→ **WHAT YOU NEED TO DO**
**1)** Reproduce the passage of the article on customer-focused companies from "One company cannot" to "and higher profits?", word for word.
**2)** In the article on customer-focused companies, what was the brand of the TV sitcom Cheers?

** GIVEN TEXT follows **

CEO: Build an Experience Generator

 by Marc Rudov, Branding Advisor to CEOs
 July 05, 2015

There are two kinds of companies: those focused on products, those focused on customers. You know which when you deal with them.

One company cannot assume both orientations: they’re mutually exclusive. Question: Into which category does your company fit?

The customer-oriented firm changes products frequently to buttress its consistent brand, its value proposition. Alternatively, the product-oriented corporation, like IBM, constantly alters its identity and messaging to match every new SKU and wave of technology.

Guess which orientation begets happier customers and higher profits?

Woven Into a Company’s Fabric

The hit TV sitcom Cheers was about a bar in Boston “where everyone knows your name.” That was its brand. The popular establishment’s neverending lure was experience. It was a customer-focused experience-generator.

Product-focused firms tend to view customer experience as an afterthought to be sprayed on like a coat of paint: they typically build costly, ineffective customer-service departments to mollify angry patrons. Makes zero sense. These brand-killing businesses abound.

Newsflash: real customer orientation is woven into a company’s fabric at inception.

** End of GIVEN TEXT **
** RECORDED INFORMATION follows **

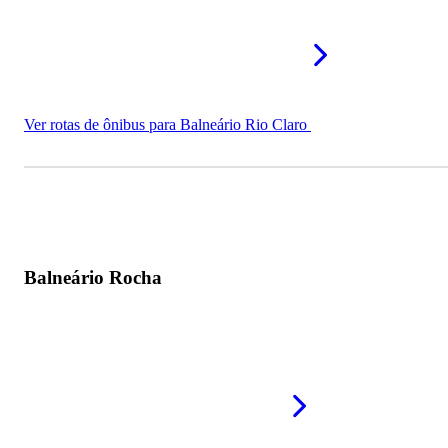
Ver rotas de ônibus para Balneário Rio Claro
Balneário Rocha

** End of RECORDED INFORMATION **

→ **REPLIES**
**1)**
One company cannot assume both orientations: they’re mutually exclusive. Question: Into which category does your company fit?

The customer-oriented firm changes products frequently to buttress its consistent brand, its value proposition. Alternatively, the product-oriented corporation, like IBM, constantly alters its identity and messaging to match every new SKU and wave of technology.

Guess which orientation begets happier customers and higher profits?

**2)** A bar in Boston “where everyone knows your name.”